Form alliances with parents. They obviously need you to succeed even more than you do.


Always think about what you’re really trying to teach. Have your students explain it back to you.


Pick new favorites every day.


Terrible days should remind you of the good ones.


You’ll always have way more good kids than “bad” ones. The bad ones just know how to get your attention.


You don’t have to dress up. But when you do, the kids listen more. It’s totally unconscious.


If you like teaching, you’ll be doing it in some way for your entire life.


Ricardo disappeared for a week in February. When I called his house, someone hung up on me.


If you don’t like teaching, quit in June. You have to be a giant asshole or a pedophile to be fired, so keep that in mind.


If you have a poker face, you can be a great teacher. You don’t have to be a great teacher to be a great teacher. Caring matters more than anything.


Ricardo wrote about thirty essays for me. On the first one, his grammar made it impossible to read. On the thirtieth one, he still had some problems with capitalization.


If you’re going to stick with it, start a 403B.


One day, long into your second year of teaching, after you’ve misplaced the pictures of half of the 10th grade class, you’ll realize that the only reason you were able to finish your first yearbook was because of the AP and Magnet kids you had who were trained by a woman who died while reading a trade paperback alone at a restaurant.
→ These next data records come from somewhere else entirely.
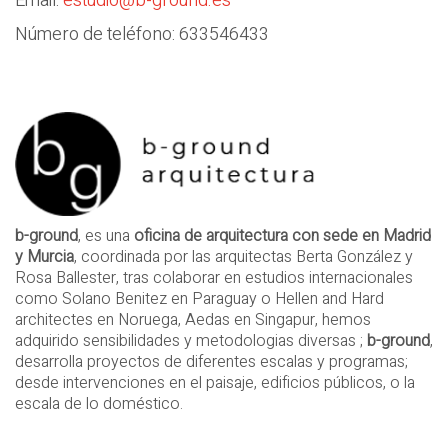
Email:
estudio@b-ground.es
Número de teléfono: 633546433
b-ground
, es una
oficina de arquitectura con sede en Madrid
y Murcia
, coordinada por las arquitectas Berta González y
Rosa Ballester, tras colaborar en estudios internacionales
como Solano Benitez en Paraguay o Hellen and Hard
architectes en Noruega, Aedas en Singapur, hemos
adquirido sensibilidades y metodologias diversas ;
b-ground
,
desarrolla proyectos de diferentes escalas y programas;
desde intervenciones en el paisaje, edificios públicos, o la
escala de lo doméstico.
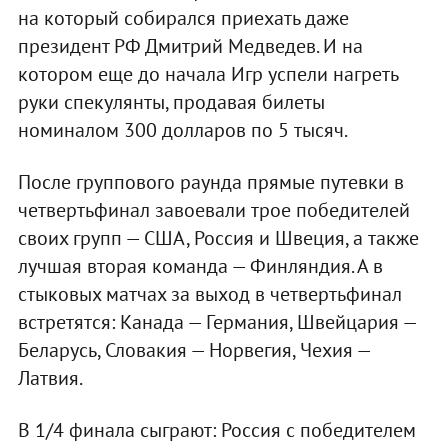
на который собирался приехать даже
президент РФ Дмитрий Медведев. И на
котором еще до начала Игр успели нагреть
руки спекулянты, продавая билеты
номиналом 300 долларов по 5 тысяч.
После группового раунда прямые путевки в
четвертьфинал завоевали трое победителей
своих групп — США, Россия и Швеция, а также
лучшая вторая команда — Финляндия. А в
стыковых матчах за выход в четвертьфинал
встретятся: Канада — Германия, Швейцария —
Беларусь, Словакия — Норвегия, Чехия —
Латвия.
В 1/4 финала сыграют: Россия с победителем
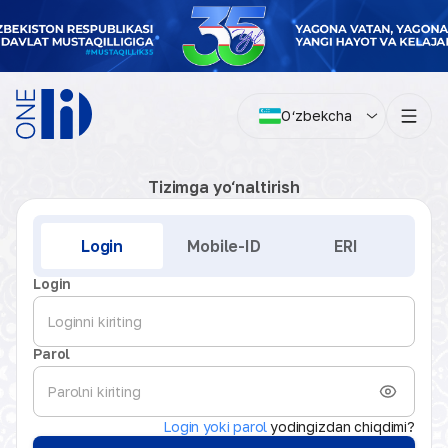
O‘zbekcha
Tizimga yo‘naltirish
Kirish
Login
Mobile-ID
ERI
Login
Parol
Login yoki parol
yodingizdan chiqdimi?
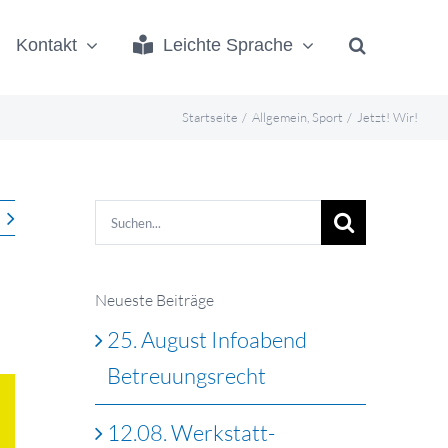
Kontakt
Leichte Sprache
Startseite
Allgemein
Sport
Jetzt! Wir!
Suche
nach:
Neueste Beiträge
25. August Infoabend
Betreuungsrecht
12.08. Werkstatt-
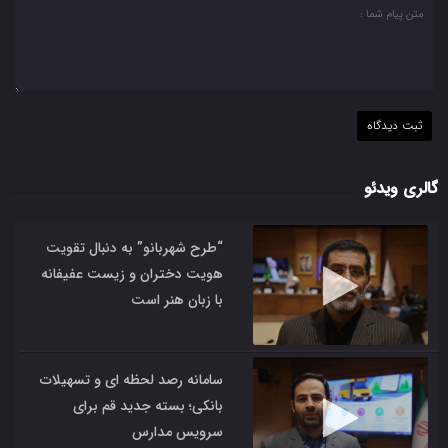
گالری ویدئو
“طرح شهربانو” به دنبال تقویت
هویت دختران و زیست عفیفانه
با زبان هنر است
سامانه رصد لحظه ای و تسهیلات
بانکی؛ بسته جدید قم برای
سرویس مدارس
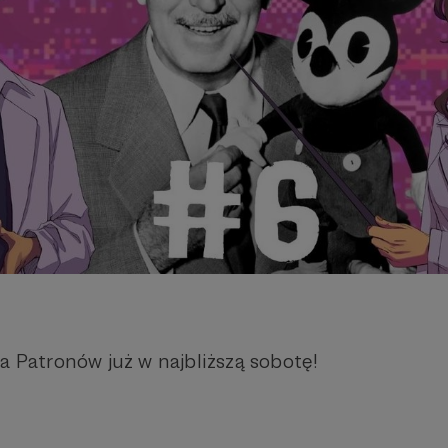
a Patronów już w najbliższą sobotę!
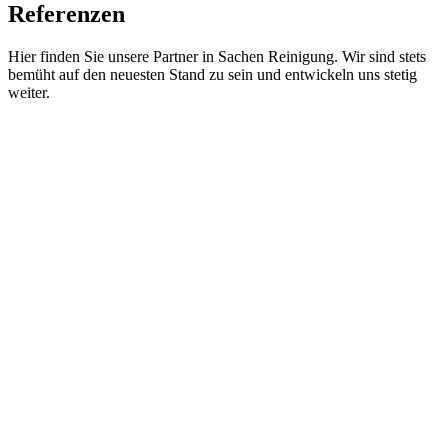
Referenzen
Hier finden Sie unsere Partner in Sachen Reinigung. Wir sind stets
bemüht auf den neuesten Stand zu sein und entwickeln uns stetig
weiter.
When you go to conferences at universities, don’t let the professors explain their schedules to you.


Don’t waste your sick days on being sick. But make detailed plans for your subs and expect nothing to get done while you’re gone.


You can’t tell kids not to go into the military, explicitly, I think. But you can teach them to love books and recognize contradictions.


If you volunteer to work at prom, you can have a drink after all the kids have arrived.


The day after Ricardo found out he passed his Exit Exam, he gave me a little ceramic statue of a desk with a little ceramic apple resting on it. There was a little blackboard resting nonsensically on the desk. In ceramic chalk it read, “My Teacher.”


The biggest regret of your first year may end up being that you completely ignored the vibe you were getting from another teacher that she and her friend who was in town visiting might’ve wanted to have a threesome with you, one night, after a football game.


Go to graduation. When the parents applaud for the teachers, you’ll feel like you’re watching a movie about teaching.


Get drunk with old teachers. When they tell you about teachers they know who’ve retired in Thailand to pursue full-time Sex Tourism, you’ll feel better about yourself.


There are no happy endings. But you always get to do it again.